Marcin Jakubowski is the founder of Open Source Ecology, an open collaborative of engineers, producers, and builders developing the Global Village Construction Set (GVCS). The GVCS is a set of 50 most important machines that it takes for modern life to exist – everything from a tractor, to an oven, to a circuit maker. Marcin and his team are producing open source blueprints so that anyone can build and maintain machines at a fraction of what it costs today. His goal is to create a life size LEGO set of powerful, self-replicating production tools – that can decentralized production – to build modern prosperity in local economies. He imagines the raw power this gives to people – to tap autonomy, mastery, and purpose – towards rebuilding their communities and solving wicked problems. Marcin believes that true freedom – the most essential type of freedom – starts with peoples’ individual ability to use natural resources to free themselves from material constraints – to unleash human potential.

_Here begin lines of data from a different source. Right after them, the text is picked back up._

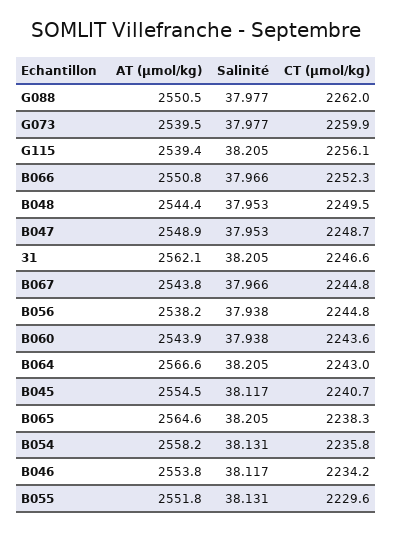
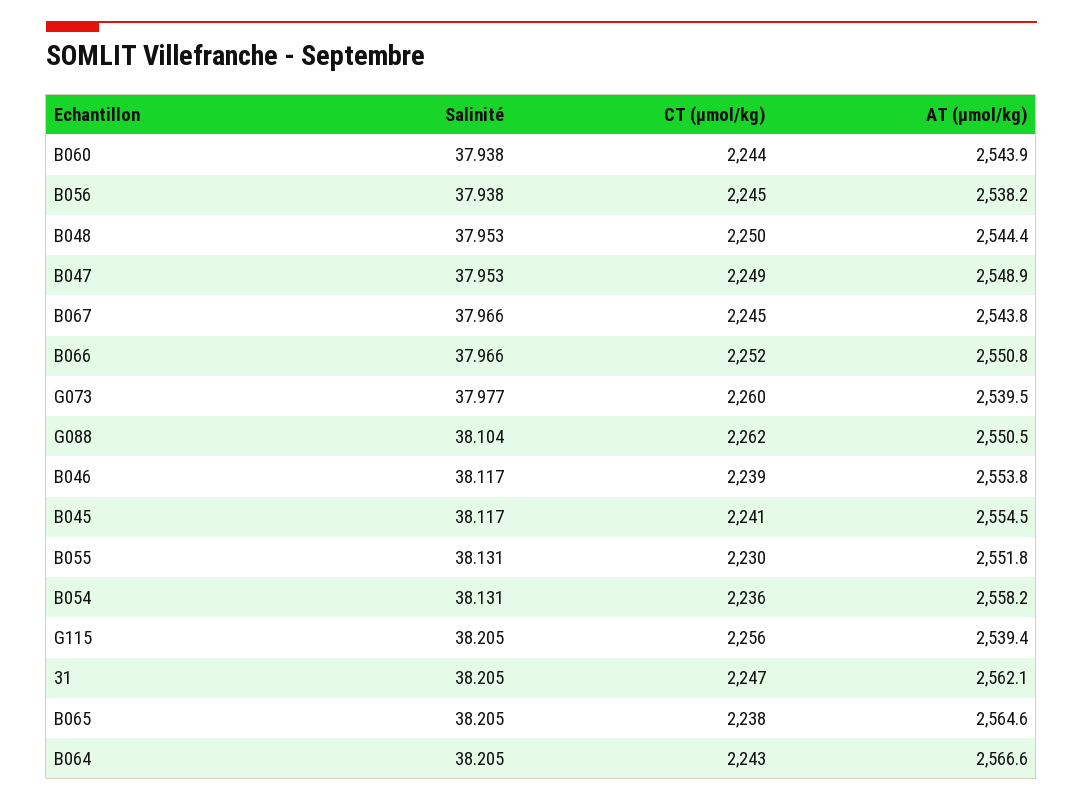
  {
    "AT (µmol/kg)": {
      "G088": 2550.5,
      "G073": 2539.5,
      "G115": 2539.4,
      "B066": 2550.8,
      "B048": 2544.4,
      "B047": 2548.9,
      "31": 2562.1,
      "B067": 2543.8,
      "B056": 2538.2,
      "B060": 2543.9,
      "B064": 2566.6,
      "B045": 2554.5,
      "B065": 2564.6,
      "B054": 2558.2,
      "B046": 2553.8,
      "B055": 2551.8
    },
    "Salinité": {
-     "G088": 37.977,
+     "G088": 38.104,
      "G073": 37.977,
      "G115": 38.205,
      "B066": 37.966,
      "B048": 37.953,
      "B047": 37.953,
      "31": 38.205,
      "B067": 37.966,
      "B056": 37.938,
      "B060": 37.938,
      "B064": 38.205,
      "B045": 38.117,
      "B065": 38.205,
      "B054": 38.131,
      "B046": 38.117,
      "B055": 38.131
    },
    "CT (µmol/kg)": {
      "G088": 2262,
      "G073": 2259.9,
      "G115": 2256.1,
      "B066": 2252.3,
      "B048": 2249.5,
      "B047": 2248.7,
      "31": 2246.6,
      "B067": 2244.8,
      "B056": 2244.8,
      "B060": 2243.6,
      "B064": 2243,
      "B045": 2240.7,
      "B065": 2238.3,
      "B054": 2235.8,
-     "B046": 2234.2,
+     "B046": 2239,
      "B055": 2229.6
    }
  }

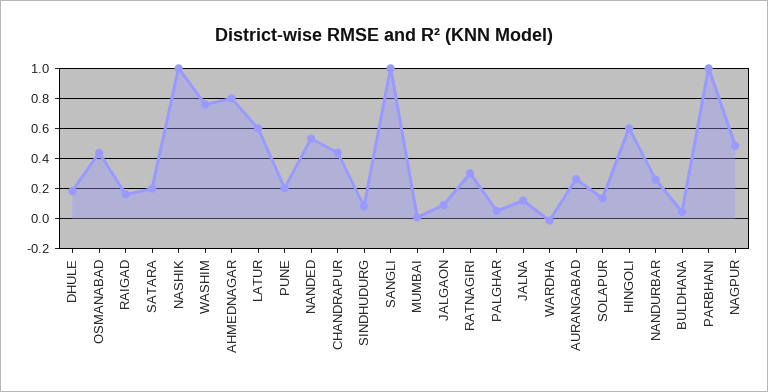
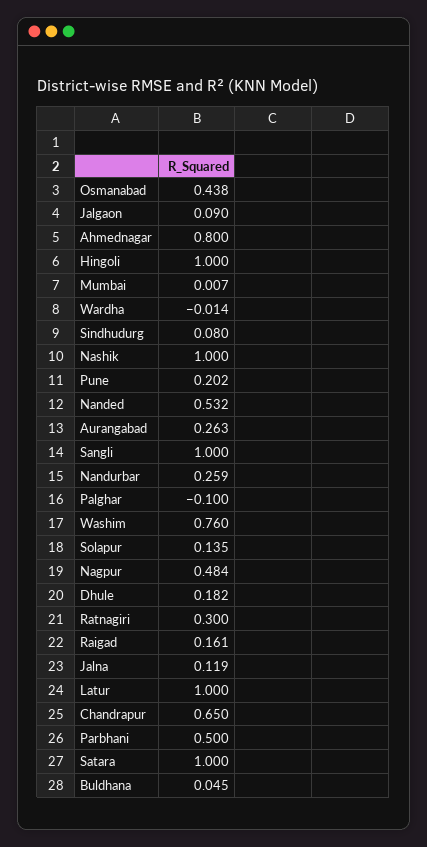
  {
    "DHULE": 0.182,
    "OSMANABAD": 0.438,
    "RAIGAD": 0.161,
-   "SATARA": 0.2,
+   "SATARA": 1,
    "NASHIK": 1,
    "WASHIM": 0.76,
    "AHMEDNAGAR": 0.8,
-   "LATUR": 0.6,
+   "LATUR": 1,
    "PUNE": 0.202,
    "NANDED": 0.532,
-   "CHANDRAPUR": 0.45,
+   "CHANDRAPUR": 0.65,
    "SINDHUDURG": 0.08,
    "SANGLI": 1,
    "MUMBAI": 0.007,
    "JALGAON": 0.09,
    "RATNAGIRI": 0.3,
-   "PALGHAR": 0.05,
+   "PALGHAR": -0.1,
    "JALNA": 0.119,
    "WARDHA": -0.014,
    "AURANGABAD": 0.263,
    "SOLAPUR": 0.135,
-   "HINGOLI": 0.6,
+   "HINGOLI": 1,
    "NANDURBAR": 0.259,
    "BULDHANA": 0.045,
-   "PARBHANI": 1,
+   "PARBHANI": 0.5,
    "NAGPUR": 0.484
  }

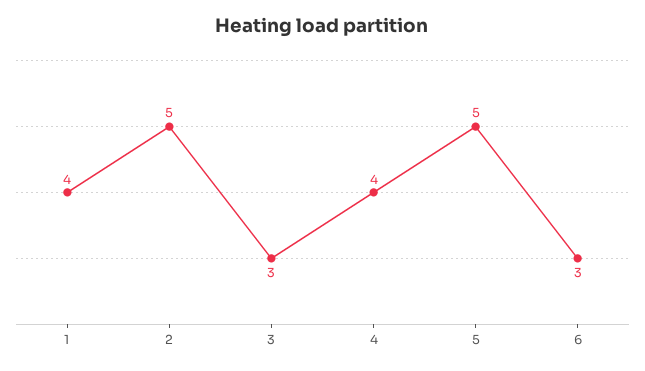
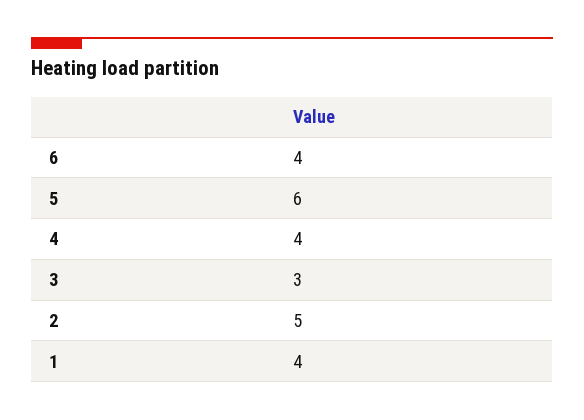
  {
    "1": 4,
    "2": 5,
    "3": 3,
    "4": 4,
-   "5": 5,
+   "5": 6,
-   "6": 3
+   "6": 4
  }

He founded Open Source Ecology in 2003 in order to make closed-loop manufacturing a reality. The mission of Open Source Ecology is to create a collaborative economic platform that optimizes development, production, and distribution – via open source collaboration – to accelerate innovation to unprecedented levels. These ideas are being tested at the Factor e Farm (e as in the mathematical constant) in rural Missouri.
Marcin was recognized on the Enrich List, has been called an Innovation Stuntman, a Disruptive Hero, and gained the distinctions of a 2012 TED Senior Fellow, a 2013 Shuttleworth Foundation Fellow, and a 2013 White House Champion of Change. The Global Village Construction Set was recognized in Time Magazine’s Best Inventions of 2012.
He came to the U.S. from Poland as a child. He graduated with honors from Princeton University and earned his Ph.D. in fusion physics from the University of Wisconsin. After receiving formal education, he found himself useless in solving wicked problems, and started a farm in rural Missouri – which was to become the birthplace of the GVCS.